Its about the responsibility they have by their contracts and to this they put a price tag and in the meantime CAA happily do their day to day tasks with the responsibility of apron security (and safety) away from their shoulders.

All of the above is about public (CAA) airports.
The FRAPORT privatized airports case is another story of increased airport & handling charges; its a business model made for (whatever, if any) profit, irrelevant to public service infrastructure. They are private business shops.



LGMG Megara, Greece

petakas wrote:

Greece is the border of southeast EU with the “East” and a big part of it comprises of short sea crossings where anyone in distress from a sinking boat has to be saved and brought to (Greece) shore by nearby vessels.
For the last years, as most of you know, we have a flock of immigrants/refugees who come in with their “sinking vessels”, desperate to reach mainland Europe.
Even though its nowhere documented, not all of them are poor and there are families who are able to pay their way through to travel northwest for a better life in Europe.
Aviation access security has also become an issue past 9/11.
This means that passengers at small airport aprons where aircraft fly from there to International airports (where airliners then depart for other large hubs) cannot be left unattended/unescorted.

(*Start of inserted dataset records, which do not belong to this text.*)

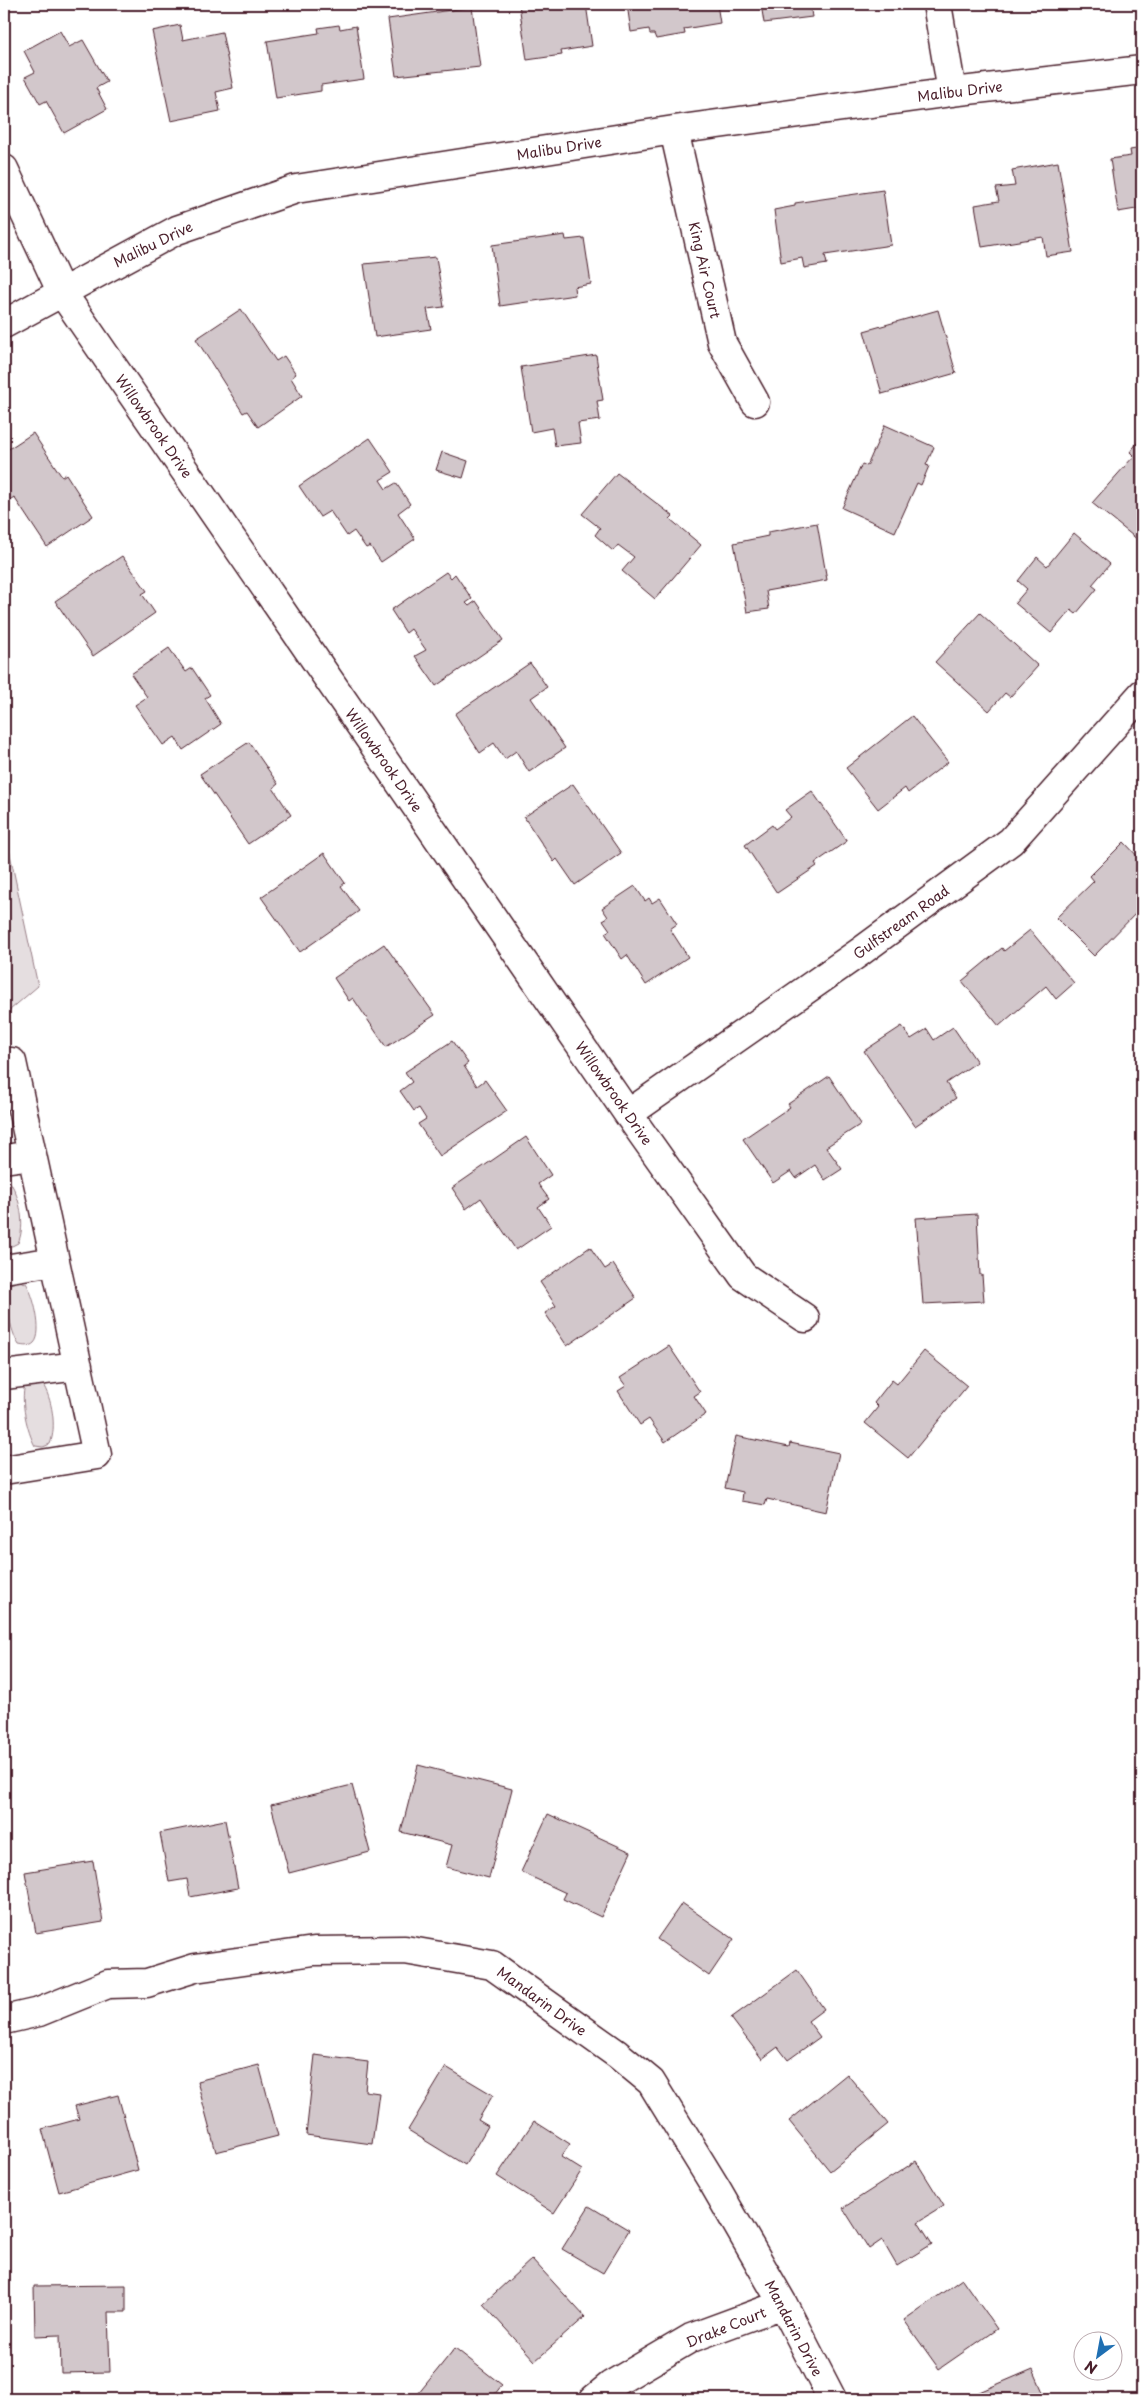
<svg xmlns="http://www.w3.org/2000/svg" width="1146" height="2403" font-family="'Playpen Sans',sans-serif">
<rect width="100%" height="100%" fill="#fff"/>
<filter id="ink" filterUnits="userSpaceOnUse"><feTurbulence type="fractalNoise" baseFrequency=".02" numOctaves="2"/><feDisplacementMap in="SourceGraphic" scale="10" xChannelSelector="R" yChannelSelector="G"/><feConvolveMatrix kernelMatrix="1 2 1 2 8 2 1 2 1" color-interpolation-filters="sRGB"/></filter>
<g filter="url(#ink)">
<path fill="#e5dee0" stroke="#987e86" d="M 4,826 L 38,986 L 10,1010 L 4,1011 Z
M 4,1181 L 10,1182 C 20,1197 26,1226 18,1243 L 12,1246 L 4,1245 Z
M 19,1281 L 26,1283 C 33,1293 44,1333 34,1343 C 30,1347 24,1346 19,1345 C 10,1331 4,1300 10,1284 Z
M 42,1383 C 52,1398 57,1427 50,1444 L 43,1447 L 35,1446 C 27,1431 20,1401 25,1385 Z"/>
<path fill="#d2c7cb" stroke="#4a1f2b" d="M 519,4 L 586,4 L 592,46 L 561,51 L 562,55 L 527,60 Z
M 627,4 L 717,4 L 720,23 L 684,29 L 685,34 L 656,39 L 654,34 L 650,34 L 649,29 L 631,32 Z
M 761,4 L 810,4 L 812,17 L 764,23 Z
M 472,7 L 480,67 L 396,76 L 388,19 Z
M 180,25 L 183,40 L 222,32 L 233,88 L 216,92 L 220,111 L 171,121 L 152,31 Z
M 339,25 L 340,29 L 356,26 L 364,79 L 321,85 L 321,91 L 276,98 L 267,41 L 319,33 L 318,28 Z
M 60,31 L 69,47 L 83,40 L 107,82 L 96,88 L 107,109 L 64,133 L 46,101 L 40,104 L 25,77 L 35,72 L 24,51 Z
M 1142,148 L 1142,208 L 1118,212 L 1110,159 L 1131,156 L 1130,150 Z
M 1058,162 L 1073,252 L 1046,256 L 1043,237 L 982,247 L 975,205 L 999,201 L 996,188 L 1015,186 L 1012,170 Z
M 883,190 L 891,245 L 825,255 L 827,264 L 804,268 L 802,258 L 781,262 L 774,210 L 795,206 L 795,203 Z
M 565,235 L 566,240 L 584,238 L 591,284 L 574,287 L 575,295 L 500,306 L 492,245 Z
M 436,257 L 444,307 L 427,309 L 431,329 L 375,337 L 364,264 Z
M 241,309 L 276,361 L 284,356 L 296,374 L 291,378 L 302,396 L 258,427 L 247,411 L 243,413 L 196,339 Z
M 938,310 L 956,373 L 882,394 L 864,331 Z
M 596,355 L 603,400 L 597,401 L 600,420 L 578,423 L 581,443 L 555,446 L 552,428 L 531,432 L 521,367 Z
M 885,425 L 934,447 L 926,465 L 929,466 L 921,485 L 917,483 L 895,532 L 842,508 L 862,464 L 867,466 Z
M 33,433 L 62,477 L 66,474 L 93,516 L 47,547 L 14,497 L 7,502 L 4,497 L 4,452 Z
M 1142,437 L 1142,535 L 1138,540 L 1092,503 L 1134,456 L 1130,452 Z
M 370,438 L 393,472 L 380,480 L 386,489 L 396,483 L 410,504 L 398,513 L 415,539 L 381,562 L 370,546 L 366,548 L 354,531 L 347,536 L 330,511 L 320,517 L 299,486 Z
M 442,452 L 468,461 L 463,478 L 436,470 Z
M 617,473 L 673,516 L 670,519 L 701,545 L 655,599 L 622,571 L 634,557 L 618,545 L 613,551 L 595,535 L 600,528 L 582,514 Z
M 817,523 L 827,580 L 766,591 L 769,609 L 747,612 L 734,543 L 768,536 L 768,532 Z
M 1074,533 L 1110,564 L 1092,585 L 1097,589 L 1076,614 L 1071,610 L 1051,633 L 1015,603 L 1027,589 L 1018,581 L 1037,557 L 1047,566 Z
M 122,556 L 147,591 L 142,594 L 155,613 L 93,656 L 55,601 Z
M 446,572 L 451,578 L 455,574 L 472,599 L 466,603 L 469,606 L 476,601 L 503,640 L 436,686 L 415,656 L 426,650 L 411,629 L 406,633 L 391,610 Z
M 980,613 L 1038,666 L 1010,697 L 1005,693 L 989,711 L 935,662 Z
M 169,648 L 186,672 L 192,668 L 210,695 L 205,698 L 221,724 L 183,750 L 175,737 L 163,745 L 135,705 L 147,697 L 131,674 Z
M 530,663 L 547,687 L 531,698 L 565,748 L 529,772 L 516,751 L 505,759 L 494,743 L 480,753 L 455,714 Z
M 912,716 L 948,762 L 908,793 L 905,788 L 878,809 L 846,768 Z
M 249,742 L 278,784 L 273,788 L 291,815 L 248,844 L 200,774 Z
M 573,784 L 621,853 L 575,885 L 557,859 L 554,862 L 524,817 Z
M 812,791 L 847,841 L 815,863 L 817,866 L 777,893 L 745,845 L 772,825 L 775,829 L 791,817 L 785,810 Z
M 1124,842 L 1142,861 L 1142,907 L 1094,956 L 1056,918 L 1094,881 L 1090,876 Z
M 324,853 L 345,883 L 341,886 L 359,911 L 300,952 L 261,897 Z
M 635,886 L 645,901 L 649,898 L 652,903 L 660,898 L 677,924 L 670,929 L 688,957 L 646,985 L 627,955 L 622,959 L 605,933 L 610,930 L 603,920 L 608,917 L 602,908 Z
M 1030,930 L 1074,983 L 1056,999 L 1046,986 L 999,1026 L 962,981 L 1002,948 L 1004,951 Z
M 384,944 L 435,1015 L 386,1047 L 353,998 L 349,1001 L 334,978 Z
M 902,1026 L 911,1039 L 927,1029 L 934,1040 L 953,1027 L 977,1062 L 946,1083 L 956,1098 L 915,1126 L 864,1051 Z
M 452,1041 L 468,1063 L 464,1066 L 477,1086 L 485,1080 L 507,1111 L 440,1156 L 418,1124 L 426,1119 L 419,1108 L 414,1111 L 400,1091 L 412,1082 L 405,1072 Z
M 829,1076 L 861,1124 L 826,1147 L 842,1169 L 825,1180 L 815,1165 L 796,1178 L 791,1171 L 773,1183 L 743,1139 L 790,1107 L 788,1104 Z
M 526,1137 L 551,1175 L 538,1184 L 549,1199 L 538,1207 L 551,1226 L 516,1250 L 481,1198 L 466,1209 L 452,1188 Z
M 977,1214 L 980,1275 L 982,1275 L 984,1301 L 923,1304 L 916,1218 Z
M 590,1247 L 605,1269 L 613,1264 L 636,1298 L 567,1346 L 545,1313 L 556,1306 L 540,1282 Z
M 669,1346 L 700,1392 L 694,1396 L 706,1414 L 665,1442 L 649,1419 L 640,1425 L 618,1391 L 626,1386 L 620,1378 Z
M 924,1351 L 967,1386 L 908,1458 L 865,1423 L 878,1407 L 874,1403 L 892,1380 L 897,1384 Z
M 736,1436 L 789,1447 L 790,1443 L 839,1453 L 826,1512 L 767,1499 L 765,1505 L 742,1501 L 743,1492 L 725,1488 Z
M 418,1765 L 512,1789 L 489,1878 L 446,1867 L 452,1845 L 401,1832 Z
M 352,1785 L 370,1852 L 289,1873 L 271,1805 Z
M 548,1814 L 631,1852 L 601,1917 L 563,1899 L 566,1893 L 521,1872 Z
M 225,1820 L 238,1888 L 190,1897 L 187,1879 L 169,1882 L 160,1833 Z
M 93,1861 L 103,1922 L 36,1933 L 25,1872 Z
M 682,1903 L 734,1939 L 709,1976 L 657,1939 Z
M 797,1970 L 824,2009 L 808,2021 L 820,2037 L 788,2060 L 778,2047 L 762,2059 L 731,2018 Z
M 315,2055 L 368,2062 L 365,2091 L 379,2093 L 372,2144 L 306,2135 Z
M 259,2065 L 278,2136 L 216,2152 L 197,2081 Z
M 446,2067 L 493,2095 L 478,2120 L 488,2126 L 465,2165 L 408,2130 Z
M 847,2074 L 888,2124 L 830,2171 L 789,2121 Z
M 118,2095 L 138,2170 L 59,2192 L 42,2129 L 79,2119 L 75,2106 Z
M 534,2121 L 570,2144 L 561,2157 L 582,2170 L 554,2213 L 497,2176 Z
M 916,2161 L 944,2206 L 918,2222 L 932,2244 L 897,2266 L 882,2240 L 869,2249 L 843,2208 Z
M 589,2206 L 629,2230 L 603,2273 L 562,2249 Z
M 532,2259 L 585,2317 L 535,2361 L 483,2304 Z
M 962,2279 L 997,2329 L 939,2369 L 904,2320 Z
M 126,2285 L 126,2312 L 108,2312 L 110,2372 L 61,2373 L 60,2335 L 35,2336 L 34,2286 Z
M 455,2348 L 502,2385 L 491,2399 L 414,2399 Z
M 1033,2369 L 1046,2399 L 972,2399 L 970,2396 Z"/>
<g fill="none" stroke-linecap="round" stroke-linejoin="round">
<g stroke="#4a1f2b" stroke-width="31">
<path id="minor" d="M 937,4 L 952,92
M 674,130 L 722,343 L 755,402
M 4,169 L 61,291 L 628,1114 L 743,1276 L 805,1318
M 4,324 L 177,230 L 296,189 L 674,130 L 952,92 L 1142,70
M 4,1063 L 12,1062 L 97,1455 L 4,1470
M 628,1114 L 860,952 L 1011,841 L 1142,694
M 4,1159 L 32,1155
M 4,1269 L 55,1261
M 4,1375 L 78,1366
M 4,2020 L 39,2012 L 108,1984 L 147,1983 L 195,1968 L 314,1951 L 405,1950 L 492,1965 L 617,2054 L 651,2082 L 715,2186 L 783,2304 L 832,2399
M 594,2399 L 611,2385 L 691,2338 L 783,2304"/>
</g>
<use href="#minor" stroke="#fff" stroke-width="28"/>
</g>
</g>
<g text-anchor="middle" dominant-baseline="central" stroke-width="4" stroke-linejoin="round" paint-order="stroke">
<g font-size="14" fill="#4a1f2b" stroke="#fff">
<text transform="translate(960 91) rotate(-7)">Malibu Drive</text>
<text transform="translate(559 148) rotate(-9)">Malibu Drive</text>
<text transform="translate(153 244) rotate(-26)">Malibu Drive</text>
<text transform="translate(705 270) rotate(77)">King Air Court</text>
<text transform="translate(154 426) rotate(55)">Willowbrook Drive</text>
<text transform="translate(384 760) rotate(55)">Willowbrook Drive</text>
<text transform="translate(901 922) rotate(-36)">Gulfstream Road</text>
<text transform="translate(614 1093) rotate(55)">Willowbrook Drive</text>
<text transform="translate(542 2001) rotate(36)">Mandarin Drive</text>
<text transform="translate(726 2327) rotate(-22)">Drake Court</text>
<text transform="translate(794 2328) rotate(62)">Mandarin Drive</text>
</g>
</g>
<rect width="1146" height="2403" fill="none" stroke="#fff" stroke-width="20"/>
<rect x="10" y="10" width="1126" height="2383" fill="none" stroke="#4a1f2b" stroke-width="2" filter="url(#ink)"/>
<g transform="translate(1098 2356) rotate(212)"><circle r="24" fill="#ffffff" stroke="#b7a5aa"/>
<path d="M0-4L9 19L0 12L-9 19Z" fill="#1f6fb2"/>
<text y="-8" font-size="14" font-weight="bold" text-anchor="middle" fill="#4a1f2b">N</text>
</g>
</svg>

This is the part I don’t understand. What have private flights to do with refugees coming by boat (or land)! Particularly private flights arriving from the rest of the EU?

While it is conceivable that refugees are flown in by private aircraft (we did have one case in Sweden last year), surely the number of people this could involve would be completely negligible. And “9/11 access security” is a non-issue in many places.

ESKC (Uppsala/Sundbro), Sweden

Airborne_Again wrote:

What have private flights to do with refugees coming by boat (or land)! Particularly private flights arriving from the rest of the EU?

Don’t think about the usual private flights on a return trip from EU.
Think about a “vehicle” that is able to transport people/goods fast by air.
This is how they see it.
What they need to (try to) guarantee is that no unlawful transport of people/goods will be able to take place.
The pressure is there from the few who may have the ability to pay serious cash for it.
Its nowhere documented but its there, usually for easier methods like sea vessels, but all authorities including coast guard are on high alert H24.
Once it happens once, totalitarian measures are taken.
Read this from 2016, you can use translation to figure out what happened.
It took place from an unattended ZZZZ field, but still the price is paid by all of us.